狼くん、ふれるなキケン!
「好き」と口にするごとに狼くんの視線が、まとう空気が冷たくなる。
でも、「好き」以外にこの気持ちをあらわせる言葉を知らないから……っ。
「それ、どうせ八木にも同じこと言ってるくせに」
「っ、なんでっ」
なんで、まやくん……?
本気でわからなかった。
戸惑う私には目もくれず、冷水を浴びせるかのごとく、狼くんは乱暴に言葉を投げつけてくる。

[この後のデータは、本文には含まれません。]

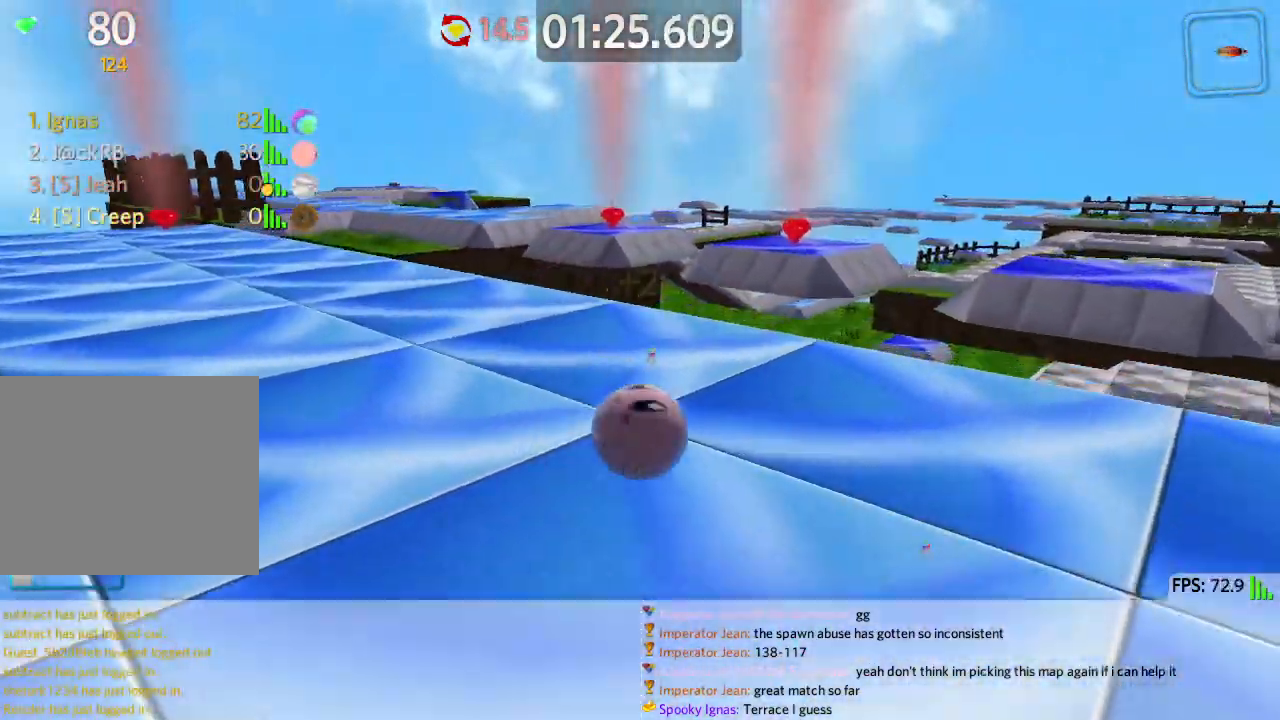
{"keys": ["a"], "events": [[217, "space", "down"], [383, "space", "up"], [433, "a", "down"], [450, "w", "up"]]}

「ああ、八木だけじゃなくて桜くんもか。そうやって、誰にでも同じこと言って、たぶらかすんだよな」
「っ! 言いません……っ! どうしてそんなこと────」
「事実だろ、ひなの “好き” なんてその程度」
その程度、って。
どのくらいだと思って、言ってるの……?
「っ、狼くんはなんにもわかってないっ!」
「わかってないのはどっちだよ!」
狼くんが声を荒げた。
その気迫におされて、とっさに言い返せずにいると。
「ひなは誰でもよくても俺はよくない。俺はそんな軽い気持ちじゃねーんだよ」
それから狼くんが私を鋭く睨みつけて。
浴びせた言葉は、最低最悪だった。